TO-DO ITEM ->
Copy every line of text in the data below verbatim, leaving out the pictures.

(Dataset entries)
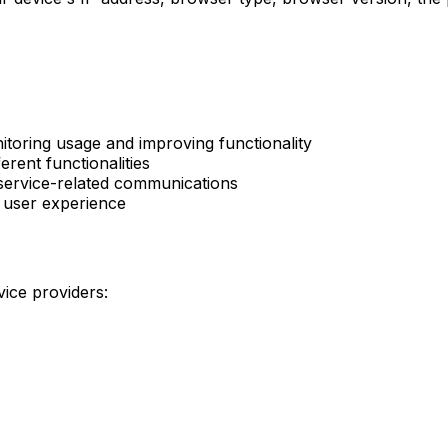
nitoring usage and improving functionality
erent functionalities
 service-related communications
d user experience
ice providers:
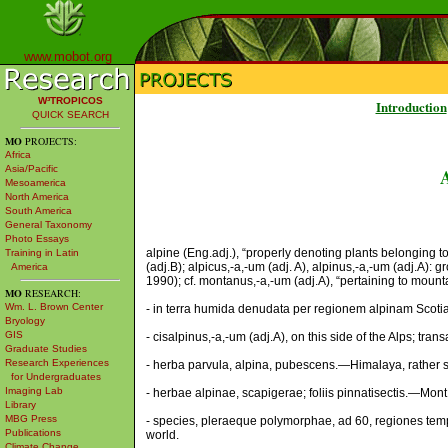
www.mobot.org
W³TROPICOS
Introduction
QUICK SEARCH
MO
PROJECTS:
Africa
Asia/Pacific
Mesoamerica
North America
South America
General Taxonomy
Photo Essays
alpine (Eng.adj.), “properly denoting plants belonging to
Training in Latin
(adj.B); alpicus,-a,-um (adj. A), alpinus,-a,-um (adj.A): 
America
1990); cf. montanus,-a,-um (adj.A), “pertaining to mount
MO
RESEARCH:
Wm. L. Brown Center
- in terra humida denudata per regionem alpinam Scotiae 
Bryology
GIS
- cisalpinus,-a,-um (adj.A), on this side of the Alps; trans
Graduate Studies
Research Experiences
- herba parvula, alpina, pubescens.—Himalaya, rather s
for Undergraduates
Imaging Lab
- herbae alpinae, scapigerae; foliis pinnatisectis.—Mon
Library
MBG Press
- species, pleraeque polymorphae, ad 60, regiones temper
Publications
world.
Climate Change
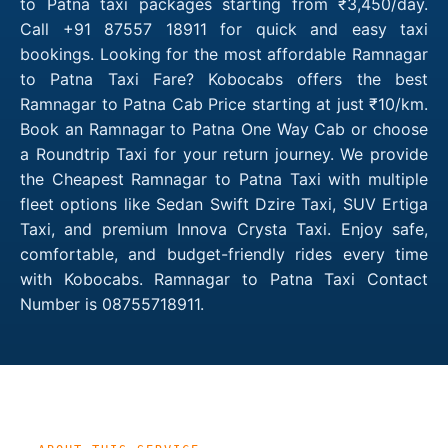
to Patna taxi packages starting from ₹3,450/day.
Call +91 87557 18911 for quick and easy taxi
bookings. Looking for the most affordable Ramnagar
to Patna Taxi Fare? Kobocabs offers the best
Ramnagar to Patna Cab Price starting at just ₹10/km.
Book an Ramnagar to Patna One Way Cab or choose
a Roundtrip Taxi for your return journey. We provide
the Cheapest Ramnagar to Patna Taxi with multiple
fleet options like Sedan Swift Dzire Taxi, SUV Ertiga
Taxi, and premium Innova Crysta Taxi. Enjoy safe,
comfortable, and budget-friendly rides every time
with Kobocabs. Ramnagar to Patna Taxi Contact
Number is 08755718911.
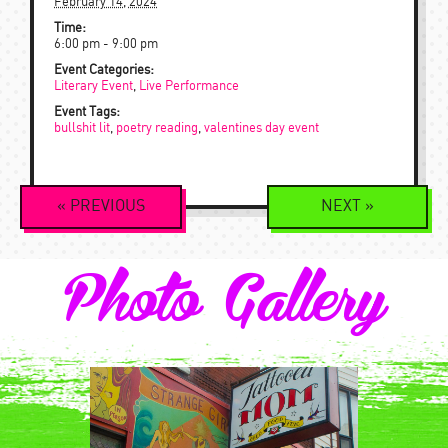
February 14, 2024
Time:
6:00 pm - 9:00 pm
Event Categories:
Literary Event
,
Live Performance
Event Tags:
bullshit lit
,
poetry reading
,
valentines day event
Event
«
PREVIOUS
NEXT
»
Navigation
Photo Gallery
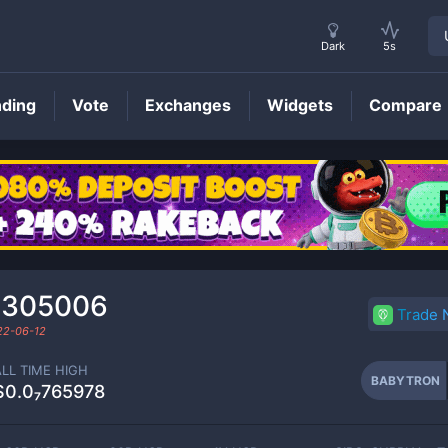
Dark
5s
nding
Vote
Exchanges
Widgets
Compare
BABYTRON
Price
₂305006
Trade
22-06-12
ALL TIME HIGH
BABYTRON
$0.0₇765978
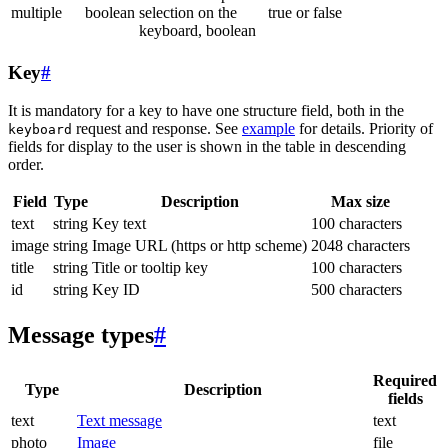
multiple
boolean
selection on the
true or false
keyboard, boolean
Key
#
It is mandatory for a key to have one structure field, both in the
request and response. See
example
for details. Priority of
keyboard
fields for display to the user is shown in the table in descending
order.
Field
Type
Description
Max size
text
string
Key text
100 characters
image
string
Image URL (https or http scheme)
2048 characters
title
string
Title or tooltip key
100 characters
id
string
Key ID
500 characters
Message types
#
Required
Type
Description
fields
text
Text message
text
photo
Image
file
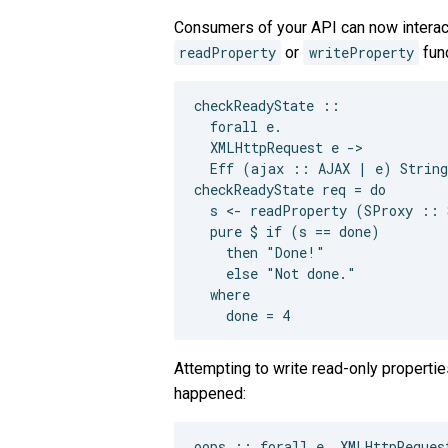
Consumers of your API can now interac
readProperty
or
writeProperty
func
checkReadyState ::

  forall e.

  XMLHttpRequest e ->

  Eff (ajax :: AJAX | e) String

checkReadyState req = do

  s <- readProperty (SProxy :: 
  pure $ if (s == done)

    then "Done!"

    else "Not done."

  where

Attempting to write read-only propertie
happened:
oops :: forall e. XMLHttpReques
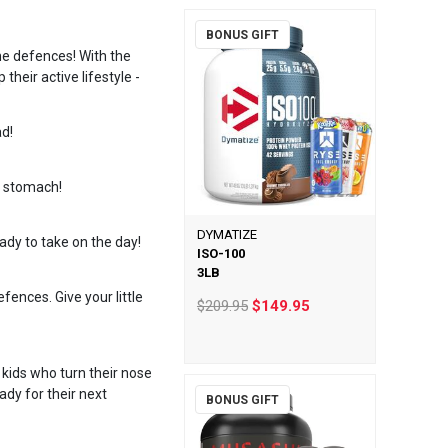
BONUS GIFT
une defences! With the
heir active lifestyle -
ad!
s stomach!
DYMATIZE
ady to take on the day!
ISO-100
3LB
ences. Give your little
$209.95
$149.95
kids who turn their nose
ady for their next
BONUS GIFT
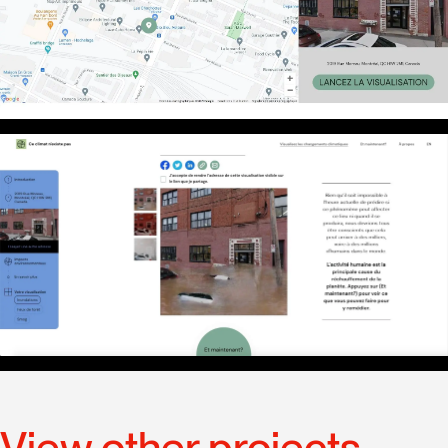
View other projects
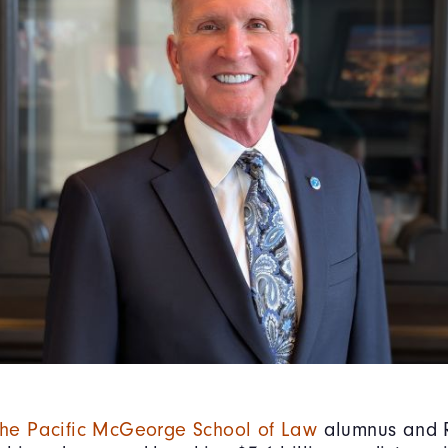
 the Pacific McGeorge School of Law
alumnus and R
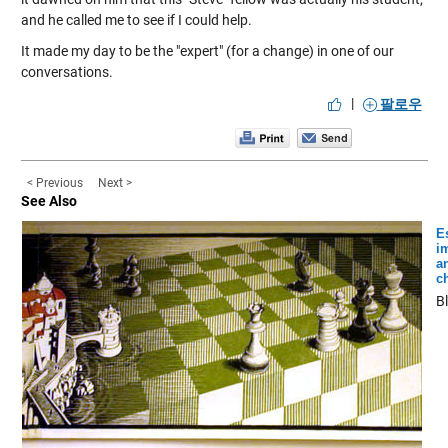
and he called me to see if I could help.
It made my day to be the "expert" (for a change) in one of our
conversations.
|
팔로우
< Previous
Next >
See Also
E
i
a
c
B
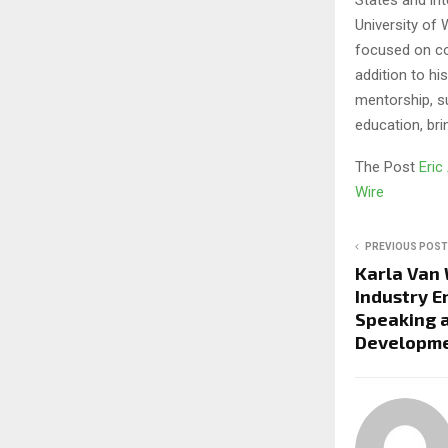
University of 
focused on co
addition to h
mentorship, s
education, bri
The Post
Eric
Wire
PREVIOUS POST
Karla Van
Industry 
Speaking 
Developmen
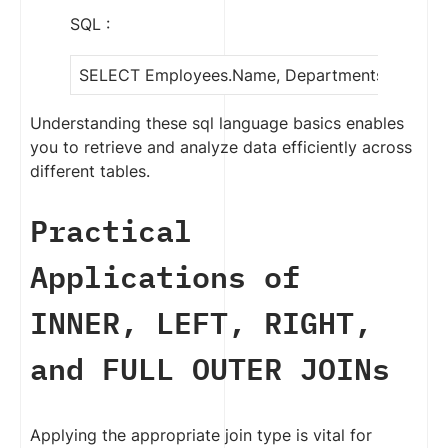
SQL :
SELECT Employees.Name, Departments.Depart
Understanding these sql language basics enables
you to retrieve and analyze data efficiently across
different tables.
Practical
Applications of
INNER, LEFT, RIGHT,
and FULL OUTER JOINs
Applying the appropriate join type is vital for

WRITTEN SOLUTION ->
nitoring usage and improving functionality
erent functionalities
 service-related communications
d user experience
ice providers:
www.mobot.org
W³TROPICOS
Introduction
QUICK SEARCH
MO
PROJECTS:
Africa
Asia/Pacific
Mesoamerica
North America
South America
General Taxonomy
Photo Essays
alpine (Eng.adj.), “properly denoting plants belonging to
Training in Latin
(adj.B); alpicus,-a,-um (adj. A), alpinus,-a,-um (adj.A): 
America
1990); cf. montanus,-a,-um (adj.A), “pertaining to mount
MO
RESEARCH:
Wm. L. Brown Center
- in terra humida denudata per regionem alpinam Scotiae 
Bryology
GIS
- cisalpinus,-a,-um (adj.A), on this side of the Alps; trans
Graduate Studies
Research Experiences
- herba parvula, alpina, pubescens.—Himalaya, rather s
for Undergraduates
Imaging Lab
- herbae alpinae, scapigerae; foliis pinnatisectis.—Mon
Library
MBG Press
- species, pleraeque polymorphae, ad 60, regiones temper
Publications
world.
Climate Change
to Patna taxi packages starting from ₹3,450/day.
Call +91 87557 18911 for quick and easy taxi
bookings. Looking for the most affordable Ramnagar
to Patna Taxi Fare? Kobocabs offers the best
Ramnagar to Patna Cab Price starting at just ₹10/km.
Book an Ramnagar to Patna One Way Cab or choose
a Roundtrip Taxi for your return journey. We provide
the Cheapest Ramnagar to Patna Taxi with multiple
fleet options like Sedan Swift Dzire Taxi, SUV Ertiga
Taxi, and premium Innova Crysta Taxi. Enjoy safe,
comfortable, and budget-friendly rides every time
with Kobocabs. Ramnagar to Patna Taxi Contact
Number is 08755718911.
February 14, 2024
Time:
6:00 pm - 9:00 pm
Event Categories:
Literary Event
,
Live Performance
Event Tags:
bullshit lit
,
poetry reading
,
valentines day event
Event
«
PREVIOUS
NEXT
»
Navigation
Photo Gallery
Dark
5s
nding
Vote
Exchanges
Widgets
Compare
BABYTRON
Price
₂305006
Trade
22-06-12
ALL TIME HIGH
BABYTRON
$0.0₇765978
multiple
boolean
selection on the
true or false
keyboard, boolean
Key
#
It is mandatory for a key to have one structure field, both in the
request and response. See
example
for details. Priority of
keyboard
fields for display to the user is shown in the table in descending
order.
Field
Type
Description
Max size
text
string
Key text
100 characters
image
string
Image URL (https or http scheme)
2048 characters
title
string
Title or tooltip key
100 characters
id
string
Key ID
500 characters
Message types
#
Required
Type
Description
fields
text
Text message
text
photo
Image
file
Consumers of your API can now interac
readProperty
or
writeProperty
func
checkReadyState ::

  forall e.

  XMLHttpRequest e ->

  Eff (ajax :: AJAX | e) String

checkReadyState req = do

  s <- readProperty (SProxy :: 
  pure $ if (s == done)

    then "Done!"

    else "Not done."

  where

Attempting to write read-only propertie
happened:
oops :: forall e. XMLHttpReques
BONUS GIFT
une defences! With the
heir active lifestyle -
ad!
s stomach!
DYMATIZE
ady to take on the day!
ISO-100
3LB
ences. Give your little
$209.95
$149.95
kids who turn their nose
ady for their next
BONUS GIFT
View other projects
 the Pacific McGeorge School of Law
alumnus and R
and he called me to see if I could help.
It made my day to be the "expert" (for a change) in one of our
conversations.
|
팔로우
< Previous
Next >
See Also
E
i
a
c
B
University of 
focused on co
addition to h
mentorship, s
education, bri
The Post
Eric
Wire
PREVIOUS POST
Karla Van
Industry 
Speaking 
Developmen
SQL :
SELECT Employees.Name, Departments.Depart
Understanding these sql language basics enables
you to retrieve and analyze data efficiently across
different tables.
Practical
Applications of
INNER, LEFT, RIGHT,
and FULL OUTER JOINs
Applying the appropriate join type is vital for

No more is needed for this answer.